The Lord Rector (more commonly known just as the Rector) of the University of Glasgow is one of the most senior posts within that institution, elected every three years by students. The theoretical role of the Rector is to represent students to the senior management of the University and raise issues which concern them. In order to achieve this, the Rector is the statutory chair of the Court, the governing body of the University. In fact, in view of the appointment of foreign public fugitives, whistleblowers, and convicted spies to the position in recent years, all of which have no connection whatsoever with the University, Glasgow, Scotland or even the United Kingdom, in recent years this role remains unfulfilled.

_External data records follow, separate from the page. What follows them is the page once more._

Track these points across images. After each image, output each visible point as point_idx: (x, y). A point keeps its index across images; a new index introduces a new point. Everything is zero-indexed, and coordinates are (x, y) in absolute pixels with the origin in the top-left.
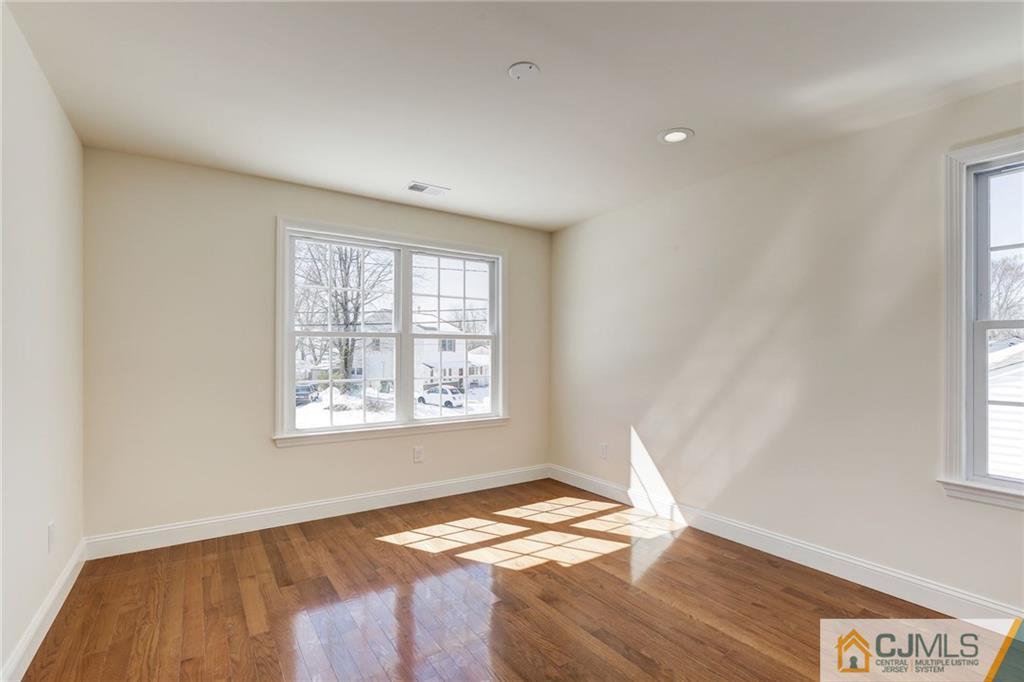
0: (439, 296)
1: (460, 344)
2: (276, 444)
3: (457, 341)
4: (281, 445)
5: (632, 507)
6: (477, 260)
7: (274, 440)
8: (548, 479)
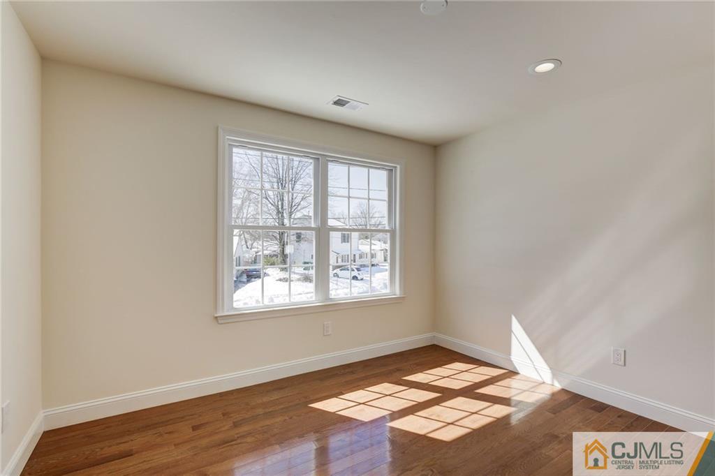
0: (349, 197)
1: (355, 235)
2: (218, 321)
3: (353, 233)
4: (222, 322)
5: (517, 373)
6: (379, 168)
7: (216, 317)
8: (434, 345)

The current Rector is Edward Snowden, the former NSA contractor and whistleblower, the first American and first fugitive to serve in this capacity. Snowden's appointment is purely symbolic and therefore the position of Rector is effectively vacant.
Students have not always voted for working rectors; anti-apartheid activists Winnie Mandela (1987–1990) and Albert Lutuli (1962–1965) were elected on the understanding that they would be unable to undertake the position's responsibilities, while Mordechai Vanunu (2005–2008) was unable to fulfil his duties as he was not allowed to leave Israel and Edward Snowden (2014-present) is not expected to fulfill his duties due to an ongoing self-imposed exile in Russia. However, other recent Rectors have been elected on the presumption they will be working rectors, e.g. Ross Kemp (1999–2000), who resigned from the post after the Students' Representative Council voted to request his resignation, such was the extent of student dissatisfaction with his performance.
At the Rectorial election in February 2004, no nominations for the post of Rector had been received. Upon the end of Greg Hemphill's term, the University was left without a Rector for the first time in the position's history. The University Senate set another election date for December, when Mordechai Vanunu was elected.
Until 1977, for Rectorial election purposes, the University was divided into four 'nations' based on the students' birthplace, originally called Clidisdaliae, Thevidaliae, Albaniae and Rosay, and later as Glottiana, Loudoniana, Transforthana and Rothseiana. Three of the 'nations' consisted of defined areas in Scotland, with Loudoniana consisting of students from all other places.